(Document segment)
☆ ☆ ☆ ☆

Toward sirtuin activators in the clinic

Lenny Guarente is on the warpath lately, with three recent reviews about the therapeutic potential of drugs that target sirtuins:

Taken together, these reviews address an issue relevant to the development of anti-aging medicine: Given the current regulatory laws in the US and elsewhere, getting drugs approved as anti-aging therapies per se is difficult to say the least, approaching the level of practical impossibility. Beyond the political and sociological challenges of defining aging as a pathology in itself are a huge number of nuts-and-bolts issues: How does one measure successful delays in aging? How does one define a Phase I (or II, or III) population, and secure subject compliance over the relevant timescales?

☆ ☆ ☆ ☆

(Work request)
Continue the text about sirtuin activators in the clinic, picking up right after its final sentence.

(Dataset entries)
☆ ☆ ☆ ☆

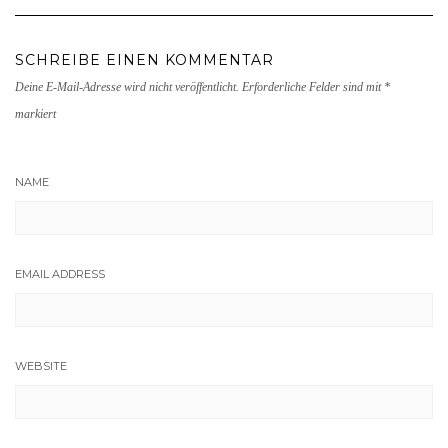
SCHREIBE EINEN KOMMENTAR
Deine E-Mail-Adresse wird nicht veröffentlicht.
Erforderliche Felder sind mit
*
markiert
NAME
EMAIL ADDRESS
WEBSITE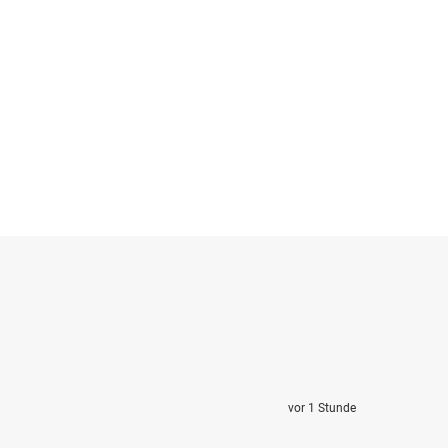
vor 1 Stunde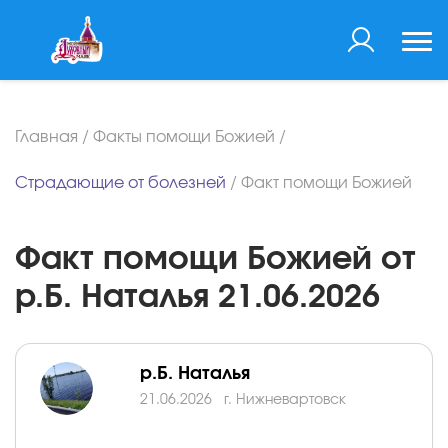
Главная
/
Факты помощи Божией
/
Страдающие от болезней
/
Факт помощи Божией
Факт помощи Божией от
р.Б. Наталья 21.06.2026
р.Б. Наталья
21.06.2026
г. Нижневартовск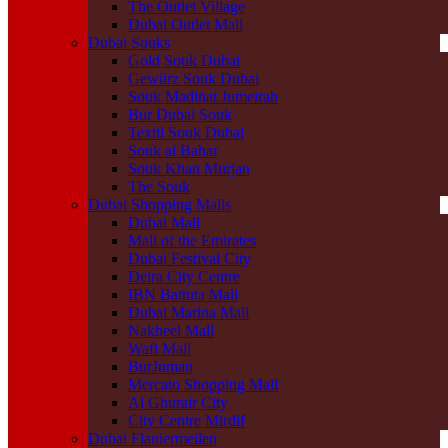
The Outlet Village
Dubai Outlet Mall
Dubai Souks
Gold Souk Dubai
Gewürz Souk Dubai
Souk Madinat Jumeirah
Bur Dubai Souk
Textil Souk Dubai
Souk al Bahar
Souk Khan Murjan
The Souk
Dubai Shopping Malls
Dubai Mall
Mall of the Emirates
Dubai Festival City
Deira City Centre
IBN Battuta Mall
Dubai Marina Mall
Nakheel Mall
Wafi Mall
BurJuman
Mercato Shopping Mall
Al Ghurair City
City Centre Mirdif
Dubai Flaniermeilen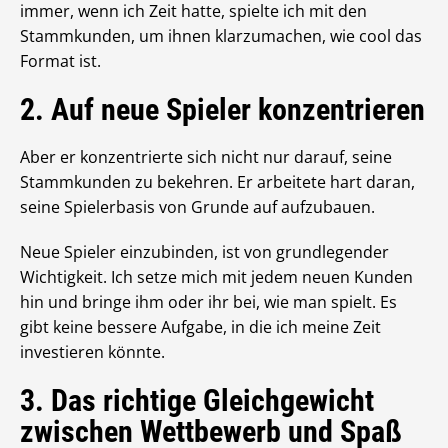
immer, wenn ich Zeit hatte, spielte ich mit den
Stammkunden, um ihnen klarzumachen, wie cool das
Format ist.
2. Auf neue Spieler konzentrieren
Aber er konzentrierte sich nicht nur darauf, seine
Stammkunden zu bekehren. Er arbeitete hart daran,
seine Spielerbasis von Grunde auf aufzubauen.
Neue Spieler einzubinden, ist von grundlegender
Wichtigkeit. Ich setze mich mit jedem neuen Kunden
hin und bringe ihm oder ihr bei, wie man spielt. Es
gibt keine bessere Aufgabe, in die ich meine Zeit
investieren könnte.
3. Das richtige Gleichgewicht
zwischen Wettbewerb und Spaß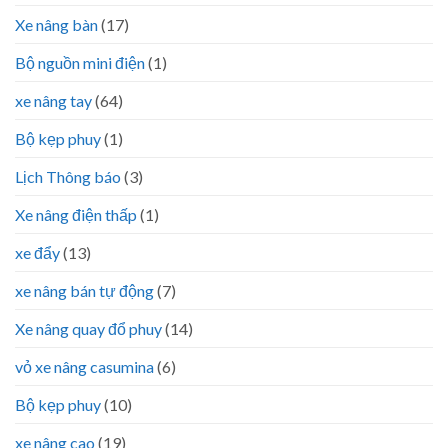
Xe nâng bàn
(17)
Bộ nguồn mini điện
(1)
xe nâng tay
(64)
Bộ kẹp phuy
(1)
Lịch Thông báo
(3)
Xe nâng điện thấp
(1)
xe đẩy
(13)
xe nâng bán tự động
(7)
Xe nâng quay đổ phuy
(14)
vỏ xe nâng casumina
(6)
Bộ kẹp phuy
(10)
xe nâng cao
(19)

☆ ☆ ☆ ☆

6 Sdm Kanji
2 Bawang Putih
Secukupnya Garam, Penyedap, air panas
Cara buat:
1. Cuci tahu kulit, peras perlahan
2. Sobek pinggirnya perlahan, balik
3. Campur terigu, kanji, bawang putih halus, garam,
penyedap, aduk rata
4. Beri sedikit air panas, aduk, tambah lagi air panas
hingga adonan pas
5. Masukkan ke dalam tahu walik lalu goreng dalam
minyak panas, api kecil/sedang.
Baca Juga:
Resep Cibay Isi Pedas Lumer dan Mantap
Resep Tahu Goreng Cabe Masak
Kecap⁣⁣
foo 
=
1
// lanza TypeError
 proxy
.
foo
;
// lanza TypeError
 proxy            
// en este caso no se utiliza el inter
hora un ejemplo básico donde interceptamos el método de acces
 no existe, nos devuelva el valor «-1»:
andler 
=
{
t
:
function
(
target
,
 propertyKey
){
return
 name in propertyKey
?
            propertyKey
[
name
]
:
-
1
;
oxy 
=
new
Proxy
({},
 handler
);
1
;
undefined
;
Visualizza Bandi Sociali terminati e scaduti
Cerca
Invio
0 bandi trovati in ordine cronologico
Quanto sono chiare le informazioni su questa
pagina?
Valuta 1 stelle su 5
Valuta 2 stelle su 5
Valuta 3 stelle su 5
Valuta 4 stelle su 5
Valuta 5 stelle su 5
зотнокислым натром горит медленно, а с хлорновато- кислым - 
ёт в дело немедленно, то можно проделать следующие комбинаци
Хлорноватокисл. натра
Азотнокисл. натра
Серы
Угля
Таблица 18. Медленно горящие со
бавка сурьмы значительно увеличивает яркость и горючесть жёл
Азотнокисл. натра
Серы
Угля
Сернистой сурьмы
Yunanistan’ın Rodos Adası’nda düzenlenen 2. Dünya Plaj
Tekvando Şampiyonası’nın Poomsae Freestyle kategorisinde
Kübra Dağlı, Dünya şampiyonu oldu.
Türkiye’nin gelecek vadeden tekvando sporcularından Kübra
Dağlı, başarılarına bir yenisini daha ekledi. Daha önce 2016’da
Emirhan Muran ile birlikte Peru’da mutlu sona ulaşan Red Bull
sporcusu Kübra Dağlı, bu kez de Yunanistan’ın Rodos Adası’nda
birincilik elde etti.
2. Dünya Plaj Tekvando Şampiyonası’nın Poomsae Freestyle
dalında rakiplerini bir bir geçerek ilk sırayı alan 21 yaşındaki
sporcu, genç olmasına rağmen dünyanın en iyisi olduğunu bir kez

☆ ☆ ☆ ☆

(Task output)
But suppose compounds with anti-aging properties (to be more precise, I should say, “compounds that target pathways known to modulate lifespan in experimental organisms”) are approved for clinical treatment of acute or shorter-term chronic diseases, where the trial populations and standards for efficacy are easier to define. We’d then have anti-aging drugs ready for off-label use after they’ve been proven effective for their on-label purpose. (And since the drugs will be employed prophylactically against the metabolic syndrome, they would have also been carefully vetted for their long-term safety.)

So even if the language used by those involved in developing the products might not always explicitly say so, these are the first steps toward a bona fide anti-aging pharmacopoiea.